> [Task description]: Restate the records below exactly. Pictures are not part of the copy.

> [Source data]:
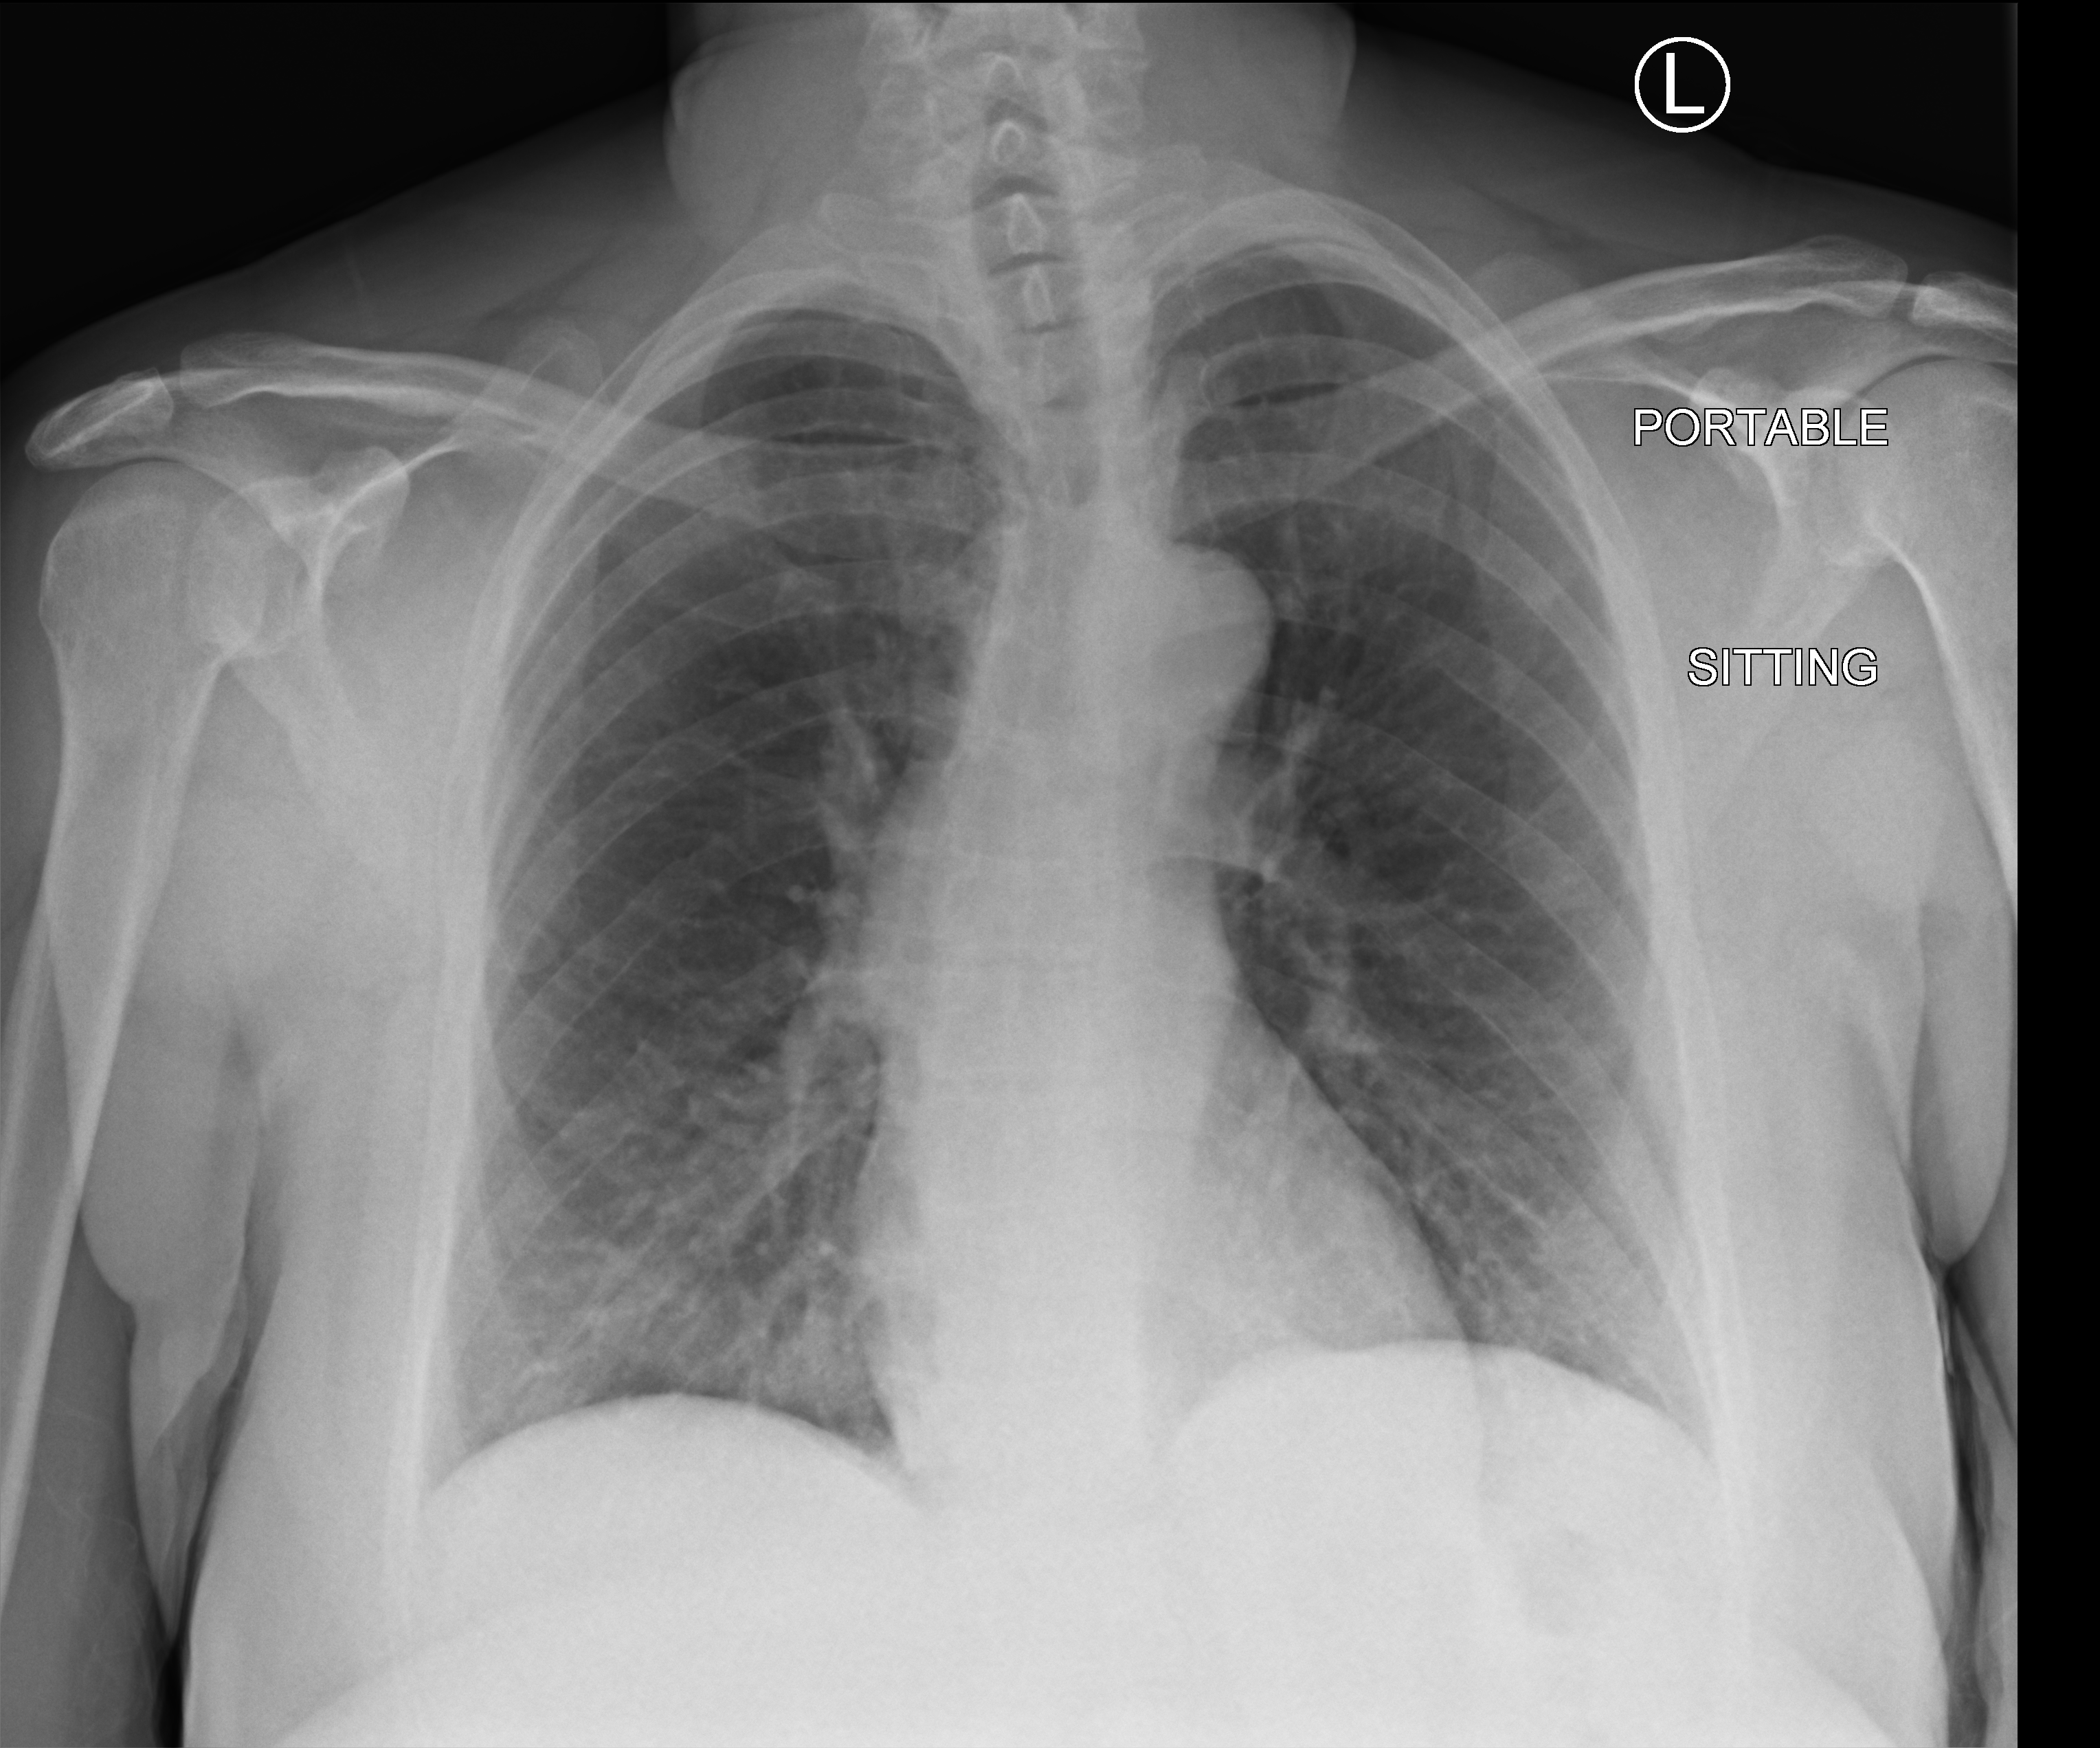
Bedside chest radiograph (computed radiography); anteroposterior (AP) projection. Patient hospitalised with COVID-19; female, aged 18–59 years.
Hospital-stay facts (about this admission, not read from this image; timing relative to this image not recorded): mechanically ventilated during this hospital stay: no.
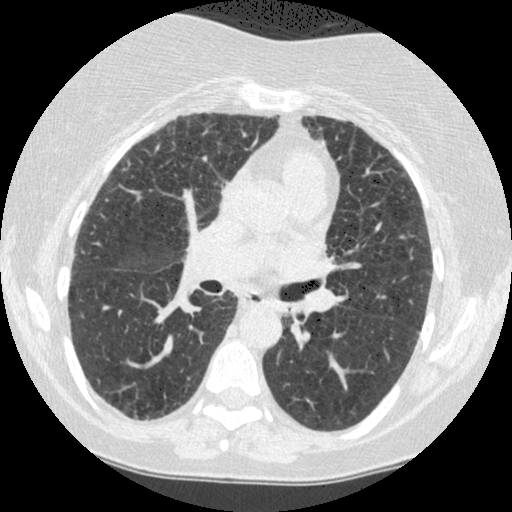
Axial slice from a low-dose chest CT screening exam, baseline annual screen, lung window (W 1500 / L -600 HU), standard (soft-tissue) reconstruction kernel (STANDARD), slice 200 of 442 in the series, 512 × 512 image matrix, field of view 310 × 310 mm. Female participant, aged 60 years at enrolment. Former smoker at enrolment.
• Expert reader's lesion annotation, bounding box [x1, y1, x2, y2] px = [272, 295, 312, 337].
• The screening reader recorded 2 non-calcified nodules or masses ≥4 mm on this exam (right lower lobe, left lower lobe); which of them this box marks is not recorded.
• Participant outcome: lung cancer diagnosed 794 days after this screen — small cell carcinoma, NOS, left lower lobe, undifferentiated (G4), stage IV (AJCC 6th edition), 69 mm at pathology.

> [Answer for this exercise]:
Bedside chest radiograph (computed radiography); anteroposterior (AP) projection. Patient hospitalised with COVID-19; female, aged 18–59 years.
Hospital-stay facts (about this admission, not read from this image; timing relative to this image not recorded): mechanically ventilated during this hospital stay: no.
Axial slice from a low-dose chest CT screening exam, baseline annual screen, lung window (W 1500 / L -600 HU), standard (soft-tissue) reconstruction kernel (STANDARD), slice 200 of 442 in the series, 512 × 512 image matrix, field of view 310 × 310 mm. Female participant, aged 60 years at enrolment. Former smoker at enrolment.
• Expert reader's lesion annotation, bounding box [x1, y1, x2, y2] px = [272, 295, 312, 337].
• The screening reader recorded 2 non-calcified nodules or masses ≥4 mm on this exam (right lower lobe, left lower lobe); which of them this box marks is not recorded.
• Participant outcome: lung cancer diagnosed 794 days after this screen — small cell carcinoma, NOS, left lower lobe, undifferentiated (G4), stage IV (AJCC 6th edition), 69 mm at pathology.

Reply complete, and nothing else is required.